Secondly, is your mother diagnosed and in medication/it’s being managed? Because this doesn’t sound like her BPD is going so well right now, and if there is someone who could help her see the light- her dr, your father, a sibling, etc reach out to them. Depending on what you want, which wasn’t clear but I think you want your mother around and for her to cut the shit with your MIL and now your husband and soon to be child.
You should write this all down, or show her this post or something and try to have one last come to Jesus. This is not a competition, but if it is and she decides to spoil everything by not showing up and missing out in her grandchild’s life because of her feelings and perspective of what is happening is not your fault.
If your mother is undiagnosed and none of the above is possible, I am sorry.

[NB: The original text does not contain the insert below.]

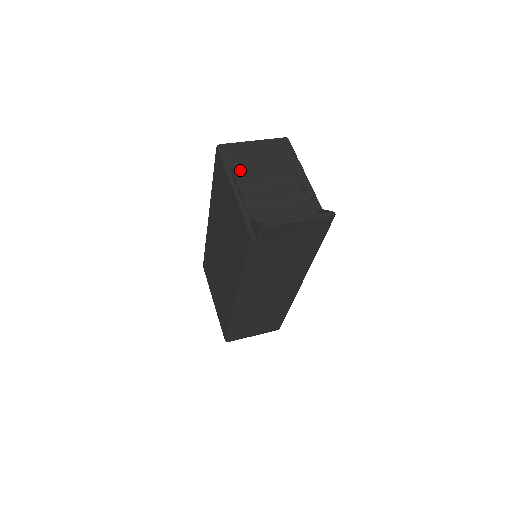
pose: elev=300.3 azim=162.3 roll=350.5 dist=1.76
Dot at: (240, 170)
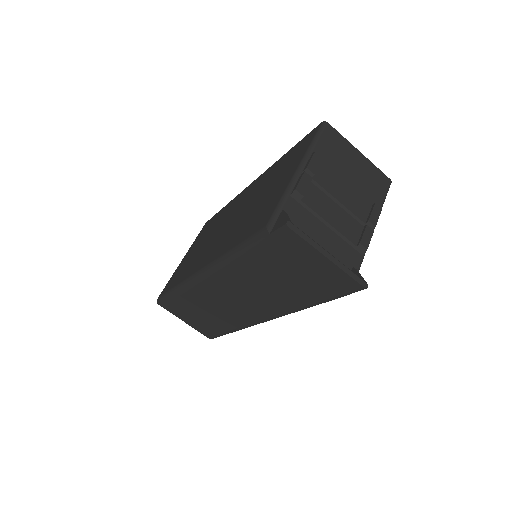
Dot at: (322, 161)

But you deserve a mother who loves you instead of one that fights off anyone close to you. That she would call your husband and unborn child rude is at the point where I think she needs help, therapy, a dr, someone to help her into better treatment. And that really shouldn’t be you, because you’re pregnant and you don’t need the stress.
Are you seeing a therapist? You may want to. My mother is not diagnosed but I’m fairly certain (I’m not a dr but I did take courses in psychology in college) that she is BPD and she behaves like this and will isolate herself from everyone who she perceives has personal slighted her. The best hint I did (after I became a parent) was to see a therapist about my own childhood.
Good luck, protect yourself and your child, sadly even from your mother if you need to.